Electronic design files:
*** Begin section ***
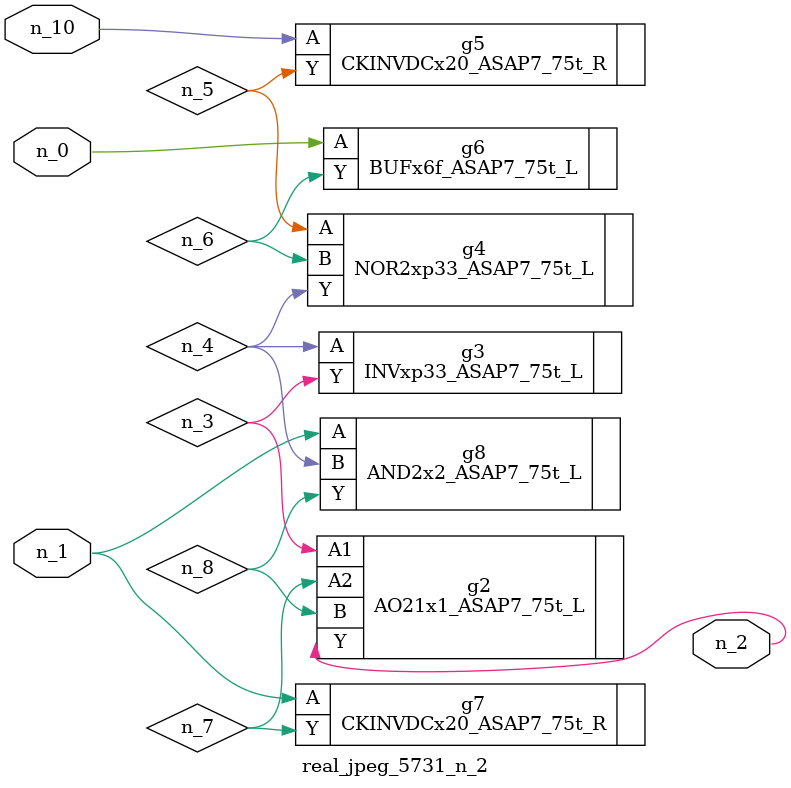
<source format=v>
module real_jpeg_5731_n_2 (n_1, n_10, n_0, n_2);

input n_1;
input n_10;
input n_0;

output n_2;

wire n_5;
wire n_4;
wire n_8;
wire n_6;
wire n_7;
wire n_3;

BUFx6f_ASAP7_75t_L g6 ( 
.A(n_0),
.Y(n_6)
);

CKINVDCx20_ASAP7_75t_R g7 ( 
.A(n_1),
.Y(n_7)
);

AND2x2_ASAP7_75t_L g8 ( 
.A(n_1),
.B(n_4),
.Y(n_8)
);

AO21x1_ASAP7_75t_L g2 ( 
.A1(n_3),
.A2(n_7),
.B(n_8),
.Y(n_2)
);

INVxp33_ASAP7_75t_L g3 ( 
.A(n_4),
.Y(n_3)
);

NOR2xp33_ASAP7_75t_L g4 ( 
.A(n_5),
.B(n_6),
.Y(n_4)
);

CKINVDCx20_ASAP7_75t_R g5 ( 
.A(n_10),
.Y(n_5)
);


endmodule
</source>
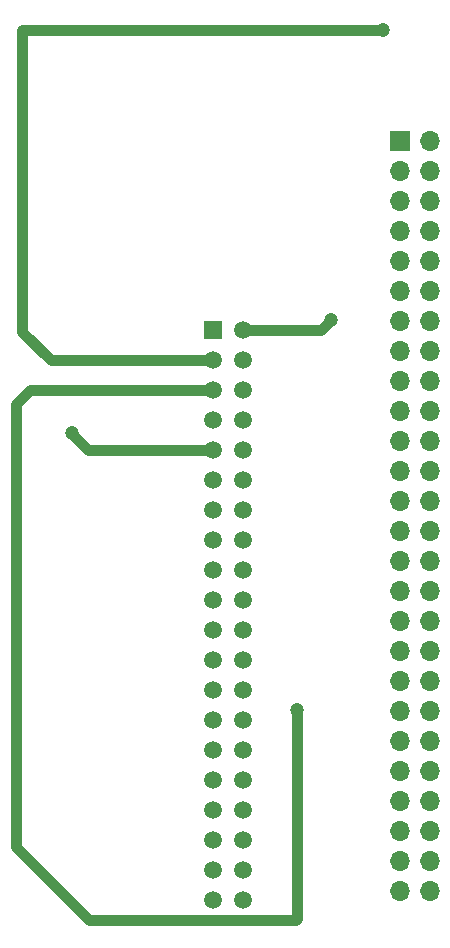
<source format=gbr>
%TF.GenerationSoftware,KiCad,Pcbnew,8.0.0*%
%TF.CreationDate,2024-06-21T11:16:24+02:00*%
%TF.ProjectId,lora,6c6f7261-2e6b-4696-9361-645f70636258,rev?*%
%TF.SameCoordinates,Original*%
%TF.FileFunction,Copper,L2,Bot*%
%TF.FilePolarity,Positive*%
%FSLAX46Y46*%
G04 Gerber Fmt 4.6, Leading zero omitted, Abs format (unit mm)*
G04 Created by KiCad (PCBNEW 8.0.0) date 2024-06-21 11:16:24*
%MOMM*%
%LPD*%
G01*
G04 APERTURE LIST*
%TA.AperFunction,ComponentPad*%
%ADD10R,1.700000X1.700000*%
%TD*%
%TA.AperFunction,ComponentPad*%
%ADD11O,1.700000X1.700000*%
%TD*%
%TA.AperFunction,ComponentPad*%
%ADD12R,1.508000X1.508000*%
%TD*%
%TA.AperFunction,ComponentPad*%
%ADD13C,1.508000*%
%TD*%
%TA.AperFunction,ViaPad*%
%ADD14C,1.200000*%
%TD*%
%TA.AperFunction,Conductor*%
%ADD15C,0.900000*%
%TD*%
G04 APERTURE END LIST*
D10*
%TO.P,U2,1,1*%
%TO.N,Net-(U3-GND_1)*%
X189300000Y-69100000D03*
D11*
%TO.P,U2,2,2*%
%TO.N,unconnected-(U2-Pad2)*%
X189300000Y-71640000D03*
%TO.P,U2,3,3*%
%TO.N,unconnected-(U2-Pad3)*%
X189300000Y-74180000D03*
%TO.P,U2,4,4*%
%TO.N,unconnected-(U2-Pad4)*%
X189300000Y-76720000D03*
%TO.P,U2,5,5*%
%TO.N,unconnected-(U2-Pad5)*%
X189300000Y-79260000D03*
%TO.P,U2,6,6*%
%TO.N,unconnected-(U2-Pad6)*%
X189300000Y-81800000D03*
%TO.P,U2,7,7*%
%TO.N,Net-(U3-5V_1)*%
X189300000Y-84340000D03*
%TO.P,U2,8,8*%
%TO.N,unconnected-(U2-Pad8)*%
X189300000Y-86880000D03*
%TO.P,U2,9,9*%
%TO.N,unconnected-(U2-Pad9)*%
X189300000Y-89420000D03*
%TO.P,U2,10,10*%
%TO.N,unconnected-(U2-Pad10)*%
X189300000Y-91960000D03*
%TO.P,U2,11,11*%
%TO.N,unconnected-(U2-Pad11)*%
X189300000Y-94500000D03*
%TO.P,U2,12,12*%
%TO.N,unconnected-(U2-Pad12)*%
X189300000Y-97040000D03*
%TO.P,U2,13,13*%
%TO.N,unconnected-(U2-Pad13)*%
X189300000Y-99580000D03*
%TO.P,U2,14,14*%
%TO.N,unconnected-(U2-Pad14)*%
X189300000Y-102120000D03*
%TO.P,U2,15,15*%
%TO.N,unconnected-(U2-Pad15)*%
X189300000Y-104660000D03*
%TO.P,U2,16,16*%
%TO.N,Net-(U3-GPIO3_SCL)*%
X189300000Y-107200000D03*
%TO.P,U2,17,17*%
%TO.N,unconnected-(U2-Pad17)*%
X189300000Y-109740000D03*
%TO.P,U2,18,18*%
%TO.N,unconnected-(U2-Pad18)*%
X189300000Y-112280000D03*
%TO.P,U2,19,19*%
%TO.N,unconnected-(U2-Pad19)*%
X189300000Y-114820000D03*
%TO.P,U2,20,20*%
%TO.N,unconnected-(U2-Pad20)*%
X189300000Y-117360000D03*
%TO.P,U2,21,21*%
%TO.N,unconnected-(U2-Pad21)*%
X189300000Y-119900000D03*
%TO.P,U2,22,22*%
%TO.N,unconnected-(U2-Pad22)*%
X189300000Y-122440000D03*
%TO.P,U2,23,23*%
%TO.N,unconnected-(U2-Pad23)*%
X189300000Y-124980000D03*
%TO.P,U2,24,24*%
%TO.N,unconnected-(U2-Pad24)*%
X189300000Y-127520000D03*
%TO.P,U2,25,25*%
%TO.N,unconnected-(U2-Pad25)*%
X189300000Y-130060000D03*
%TO.P,U2,26,26*%
%TO.N,unconnected-(U2-Pad26)*%
X189300000Y-132600000D03*
%TO.P,U2,27,27*%
%TO.N,unconnected-(U2-Pad27)*%
X191840000Y-132600000D03*
%TO.P,U2,28,28*%
%TO.N,unconnected-(U2-Pad28)*%
X191840000Y-130060000D03*
%TO.P,U2,29,29*%
%TO.N,unconnected-(U2-Pad29)*%
X191840000Y-127520000D03*
%TO.P,U2,30,30*%
%TO.N,unconnected-(U2-Pad30)*%
X191840000Y-124980000D03*
%TO.P,U2,31,31*%
%TO.N,unconnected-(U2-Pad31)*%
X191840000Y-122440000D03*
%TO.P,U2,32,32*%
%TO.N,unconnected-(U2-Pad32)*%
X191840000Y-119900000D03*
%TO.P,U2,33,33*%
%TO.N,unconnected-(U2-Pad33)*%
X191840000Y-117360000D03*
%TO.P,U2,34,34*%
%TO.N,unconnected-(U2-Pad34)*%
X191840000Y-114820000D03*
%TO.P,U2,35,35*%
%TO.N,unconnected-(U2-Pad35)*%
X191840000Y-112280000D03*
%TO.P,U2,36,36*%
%TO.N,unconnected-(U2-Pad36)*%
X191840000Y-109740000D03*
%TO.P,U2,37,37*%
%TO.N,Net-(U3-GPIO2_SDA)*%
X191840000Y-107200000D03*
%TO.P,U2,38,38*%
%TO.N,unconnected-(U2-Pad38)*%
X191840000Y-104660000D03*
%TO.P,U2,39,39*%
%TO.N,unconnected-(U2-Pad39)*%
X191840000Y-102120000D03*
%TO.P,U2,40,40*%
%TO.N,unconnected-(U2-Pad40)*%
X191840000Y-99580000D03*
%TO.P,U2,41,41*%
%TO.N,unconnected-(U2-Pad41)*%
X191840000Y-97040000D03*
%TO.P,U2,42,42*%
%TO.N,unconnected-(U2-Pad42)*%
X191840000Y-94500000D03*
%TO.P,U2,43,43*%
%TO.N,unconnected-(U2-Pad43)*%
X191840000Y-91960000D03*
%TO.P,U2,44,44*%
%TO.N,unconnected-(U2-Pad44)*%
X191840000Y-89420000D03*
%TO.P,U2,45,45*%
%TO.N,unconnected-(U2-Pad45)*%
X191840000Y-86880000D03*
%TO.P,U2,46,46*%
%TO.N,unconnected-(U2-Pad46)*%
X191840000Y-84340000D03*
%TO.P,U2,47,47*%
%TO.N,unconnected-(U2-Pad47)*%
X191840000Y-81800000D03*
%TO.P,U2,48,48*%
%TO.N,unconnected-(U2-Pad48)*%
X191840000Y-79260000D03*
%TO.P,U2,49,49*%
%TO.N,unconnected-(U2-Pad49)*%
X191840000Y-76720000D03*
%TO.P,U2,50,50*%
%TO.N,unconnected-(U2-Pad50)*%
X191840000Y-74180000D03*
%TO.P,U2,51,51*%
%TO.N,unconnected-(U2-Pad51)*%
X191840000Y-71640000D03*
%TO.P,U2,52,52*%
%TO.N,unconnected-(U2-Pad52)*%
X191840000Y-69100000D03*
%TD*%
D12*
%TO.P,U3,1,3V3_1*%
%TO.N,unconnected-(U3-3V3_1-Pad1)*%
X173500000Y-85180000D03*
D13*
%TO.P,U3,2,5V_1*%
%TO.N,Net-(U3-5V_1)*%
X176040000Y-85180000D03*
%TO.P,U3,3,GPIO2_SDA*%
%TO.N,Net-(U3-GPIO2_SDA)*%
X173500000Y-87720000D03*
%TO.P,U3,4,5V_2*%
%TO.N,unconnected-(U3-5V_2-Pad4)*%
X176040000Y-87720000D03*
%TO.P,U3,5,GPIO3_SCL*%
%TO.N,Net-(U3-GPIO3_SCL)*%
X173500000Y-90260000D03*
%TO.P,U3,6,GND_8*%
%TO.N,unconnected-(U3-GND_8-Pad6)*%
X176040000Y-90260000D03*
%TO.P,U3,7,GPIO4_GPCKL0*%
%TO.N,unconnected-(U3-GPIO4_GPCKL0-Pad7)*%
X173500000Y-92800000D03*
%TO.P,U3,8,TXD0_GPIO14*%
%TO.N,unconnected-(U3-TXD0_GPIO14-Pad8)*%
X176040000Y-92800000D03*
%TO.P,U3,9,GND_1*%
%TO.N,Net-(U3-GND_1)*%
X173500000Y-95340000D03*
%TO.P,U3,10,RXD0_GPIO15*%
%TO.N,unconnected-(U3-RXD0_GPIO15-Pad10)*%
X176040000Y-95340000D03*
%TO.P,U3,11,GPIO17_GEN0*%
%TO.N,unconnected-(U3-GPIO17_GEN0-Pad11)*%
X173500000Y-97880000D03*
%TO.P,U3,12,GPIO18*%
%TO.N,unconnected-(U3-GPIO18-Pad12)*%
X176040000Y-97880000D03*
%TO.P,U3,13,GPIO27_GEN2*%
%TO.N,unconnected-(U3-GPIO27_GEN2-Pad13)*%
X173500000Y-100420000D03*
%TO.P,U3,14,GND_4*%
%TO.N,unconnected-(U3-GND_4-Pad14)*%
X176040000Y-100420000D03*
%TO.P,U3,15,GPIO22_GEN3*%
%TO.N,unconnected-(U3-GPIO22_GEN3-Pad15)*%
X173500000Y-102960000D03*
%TO.P,U3,16,GEN4_GPIO23*%
%TO.N,unconnected-(U3-GEN4_GPIO23-Pad16)*%
X176040000Y-102960000D03*
%TO.P,U3,17,3V3_2*%
%TO.N,unconnected-(U3-3V3_2-Pad17)*%
X173500000Y-105500000D03*
%TO.P,U3,18,GEN5_GPIO24*%
%TO.N,unconnected-(U3-GEN5_GPIO24-Pad18)*%
X176040000Y-105500000D03*
%TO.P,U3,19,GPIO10_MOSI*%
%TO.N,unconnected-(U3-GPIO10_MOSI-Pad19)*%
X173500000Y-108040000D03*
%TO.P,U3,20,GND_5*%
%TO.N,unconnected-(U3-GND_5-Pad20)*%
X176040000Y-108040000D03*
%TO.P,U3,21,GPIO9_MISO*%
%TO.N,unconnected-(U3-GPIO9_MISO-Pad21)*%
X173500000Y-110580000D03*
%TO.P,U3,22,GEN_6GPIO25*%
%TO.N,unconnected-(U3-GEN_6GPIO25-Pad22)*%
X176040000Y-110580000D03*
%TO.P,U3,23,GPIO11_SCLK*%
%TO.N,unconnected-(U3-GPIO11_SCLK-Pad23)*%
X173500000Y-113120000D03*
%TO.P,U3,24,~{CE0}_GPIO8*%
%TO.N,unconnected-(U3-~{CE0}_GPIO8-Pad24)*%
X176040000Y-113120000D03*
%TO.P,U3,25,GND_2*%
%TO.N,unconnected-(U3-GND_2-Pad25)*%
X173500000Y-115660000D03*
%TO.P,U3,26,~{CE1}_GPIO7*%
%TO.N,unconnected-(U3-~{CE1}_GPIO7-Pad26)*%
X176040000Y-115660000D03*
%TO.P,U3,27,ID_SD*%
%TO.N,unconnected-(U3-ID_SD-Pad27)*%
X173500000Y-118200000D03*
%TO.P,U3,28,ID_SC*%
%TO.N,unconnected-(U3-ID_SC-Pad28)*%
X176040000Y-118200000D03*
%TO.P,U3,29,GPIO5*%
%TO.N,unconnected-(U3-GPIO5-Pad29)*%
X173500000Y-120740000D03*
%TO.P,U3,30,GND_6*%
%TO.N,unconnected-(U3-GND_6-Pad30)*%
X176040000Y-120740000D03*
%TO.P,U3,31,GPIO6*%
%TO.N,unconnected-(U3-GPIO6-Pad31)*%
X173500000Y-123280000D03*
%TO.P,U3,32,GPIO12*%
%TO.N,unconnected-(U3-GPIO12-Pad32)*%
X176040000Y-123280000D03*
%TO.P,U3,33,GPIO13*%
%TO.N,unconnected-(U3-GPIO13-Pad33)*%
X173500000Y-125820000D03*
%TO.P,U3,34,GND_7*%
%TO.N,unconnected-(U3-GND_7-Pad34)*%
X176040000Y-125820000D03*
%TO.P,U3,35,GPIO19*%
%TO.N,unconnected-(U3-GPIO19-Pad35)*%
X173500000Y-128360000D03*
%TO.P,U3,36,GPIO16*%
%TO.N,unconnected-(U3-GPIO16-Pad36)*%
X176040000Y-128360000D03*
%TO.P,U3,37,GPIO26*%
%TO.N,unconnected-(U3-GPIO26-Pad37)*%
X173500000Y-130900000D03*
%TO.P,U3,38,GPIO20*%
%TO.N,unconnected-(U3-GPIO20-Pad38)*%
X176040000Y-130900000D03*
%TO.P,U3,39,GND_3*%
%TO.N,unconnected-(U3-GND_3-Pad39)*%
X173500000Y-133440000D03*
%TO.P,U3,40,GPIO21*%
%TO.N,unconnected-(U3-GPIO21-Pad40)*%
X176040000Y-133440000D03*
%TD*%
D14*
%TO.N,Net-(U3-GND_1)*%
X161500000Y-93900000D03*
%TO.N,Net-(U3-5V_1)*%
X183480000Y-84280000D03*
%TO.N,Net-(U3-GPIO3_SCL)*%
X180600000Y-117340000D03*
%TO.N,Net-(U3-GPIO2_SDA)*%
X187900000Y-59700000D03*
%TD*%
D15*
%TO.N,Net-(U3-GND_1)*%
X173500000Y-95340000D02*
X162910976Y-95340000D01*
X162910976Y-95340000D02*
X161510976Y-93940000D01*
%TO.N,Net-(U3-5V_1)*%
X182580000Y-85180000D02*
X176040000Y-85180000D01*
X183480000Y-84280000D02*
X182580000Y-85180000D01*
%TO.N,Net-(U3-GPIO3_SCL)*%
X157940000Y-90260000D02*
X156800000Y-91400000D01*
X156800000Y-91400000D02*
X156800000Y-128900000D01*
X173500000Y-90260000D02*
X159160000Y-90260000D01*
X180600000Y-135000000D02*
X180600000Y-117340000D01*
X163000000Y-135100000D02*
X180500000Y-135100000D01*
X180500000Y-135100000D02*
X180600000Y-135000000D01*
X159040000Y-90260000D02*
X157940000Y-90260000D01*
X156800000Y-128900000D02*
X163000000Y-135100000D01*
%TO.N,Net-(U3-GPIO2_SDA)*%
X157300000Y-85300000D02*
X157300000Y-59700000D01*
X187900000Y-59700000D02*
X187800000Y-59700000D01*
X159720000Y-87720000D02*
X157300000Y-85300000D01*
X173500000Y-87720000D02*
X159720000Y-87720000D01*
X157300000Y-59700000D02*
X187900000Y-59700000D01*
%TD*%
M02*

</source>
*** End section ***
Look above for every line with the word "wire" and copy it.

wire n_5;
wire n_4;
wire n_8;
wire n_6;
wire n_7;
wire n_3;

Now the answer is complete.